News Overload

 

For my birthday, I got the new memoir Reporter by Seymour Hersh, one of my idols in journalism. Trouble is, I can’t seem to open it and start reading. I’m afraid I'm on news overload.

This weekend’s bizarre “revenge stabbing” of kids at a Boise, Idaho, birthday party hit too close to home – literally. The apartment complex is 2 miles from my house.

And last week’s ambush of the Capital Gazette newsroom in Annapolis, Md., brought to mind every newsroom I’ve sat in over the years, typing away in a deadline-induced trance, oblivious to distractions.

Watching both senseless tragedies unfold, I found myself wiping away tears.

If my time in the news biz has been any indication, you see and learn a lot of things that sometimes, you wish you hadn’t. You tick people off for telling the truth, who then decide they hate your guts. Many reporters are stalked or threatened. I was, too.

I’ve never met a journalist who was – as our current U.S. President so arrogantly puts it – an “enemy of the people.” I’ve met reporters who were more likeable than others, or less tactful. But for the most part, they’re people with a built-in curiosity about life, who care deeply about the communities they cover and believe they can make a positive difference with their work.

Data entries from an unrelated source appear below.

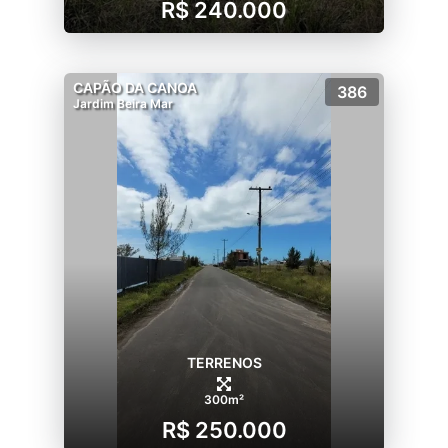
R$ 240.000
CAPÃO DA CANOA
386
Jardim Beira Mar
TERRENOS
300m²
R$ 250.000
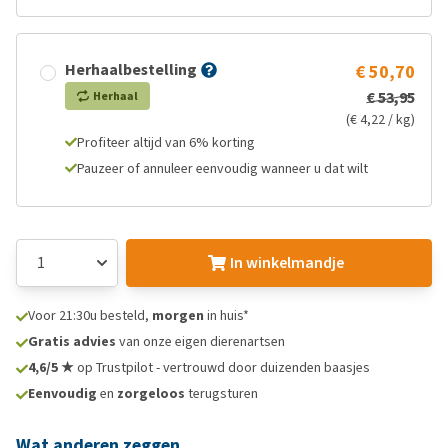
Herhaalbestelling
€ 50,70
€ 53,95
Herhaal
(€ 4,22 / kg)
Profiteer altijd van 6% korting
Pauzeer of annuleer eenvoudig wanneer u dat wilt
In winkelmandje
Voor 21:30u besteld,
morgen
in huis*
Gratis advies
van onze eigen dierenartsen
4,6/5 ★
op Trustpilot - vertrouwd door duizenden baasjes
Eenvoudig
en
zorgeloos
terugsturen
Wat anderen zeggen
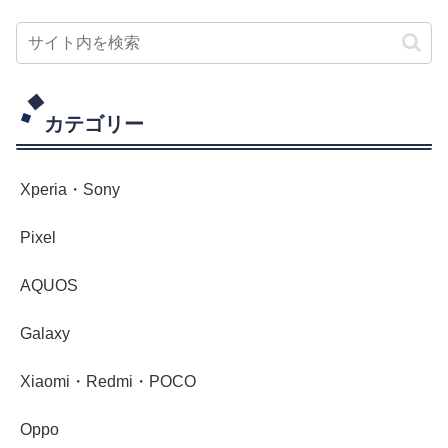
カテゴリー
Xperia・Sony
Pixel
AQUOS
Galaxy
Xiaomi・Redmi・POCO
Oppo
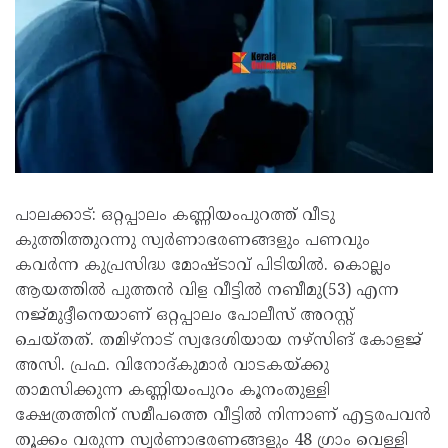
പാലക്കാട്: ഒറ്റപ്പാലം കണ്ണിയംപുറത്ത് വീടു
കുത്തിത്തുറന്നു സ്വര്‍ണാഭരണങ്ങളും പണവും
കവര്‍ന്ന കുപ്രസിദ്ധ മോഷ്ടാവ് പിടിയില്‍. കൊല്ലം
ആയത്തില്‍ പുത്തന്‍ വിള വീട്ടില്‍ നബീമു(53) എന്ന
നജ്മുദ്ദീനെയാണ് ഒറ്റപ്പാലം പോലീസ് അറസ്റ്റ്
ചെയ്തത്. തമിഴ്‌നാട് സ്വദേശിയായ നഴ്‌സിങ് കോളജ്
അസി. പ്രഫ. വിനോദ്കുമാര്‍ വാടകയ്ക്കു
താമസിക്കുന്ന കണ്ണിയംപുറം കൂനംതുള്ളി
ക്ഷേത്രത്തിന് സമീപത്തെ വീട്ടില്‍ നിന്നാണ് എട്ടരപവന്‍
തൂക്കം വരുന്ന സ്വര്‍ണാഭരണങ്ങളും 48 ഗ്രാം വെള്ളി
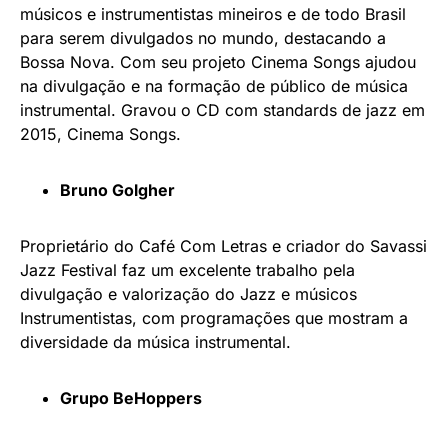
músicos e instrumentistas mineiros e de todo Brasil
para serem divulgados no mundo, destacando a
Bossa Nova. Com seu projeto Cinema Songs ajudou
na divulgação e na formação de público de música
instrumental. Gravou o CD com standards de jazz em
2015, Cinema Songs.
Bruno Golgher
Proprietário do Café Com Letras e criador do Savassi
Jazz Festival faz um excelente trabalho pela
divulgação e valorização do Jazz e músicos
Instrumentistas, com programações que mostram a
diversidade da música instrumental.
Grupo BeHoppers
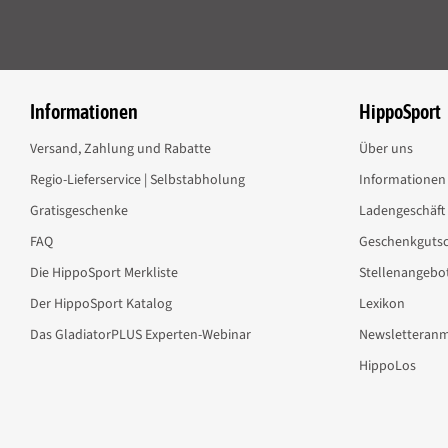
Als Dauergabe ca. 8 g je 100 kg LG/Tag
Darreichungsform
Pellet
Informationen
HippoSport
Verpackungsgröße:
3,5kg/Eimer; 10kg/Eimer; 10kg/Nachfüllsack
Versand, Zahlung und Rabatte
Über uns
Regio-Lieferservice | Selbstabholung
Informationen 
Gratisgeschenke
Ladengeschäft
Dekorationsartikel im Produktbild gehören nicht zum Leistungsumfang.
FAQ
Geschenkgutsc
Herstellerinformationen:
marstall GmbH, Mühlenstr. 15, 87534 Oberstau
Die HippoSport Merkliste
Stellenangebo
Der HippoSport Katalog
Lexikon
Das GladiatorPLUS Experten-Webinar
Newsletteran
HippoLos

It’s great that there are resources, such as the Dart Center for Journalism and Trauma at the University of Washington, to consult for some guidance in tough times. But mostly, you make your own way and learn to cope with the stress, however it presents itself.

It’s also helpful to remember that nothing terrible I saw outweighed the kindness and decency I also witnessed, time and again, covering the news.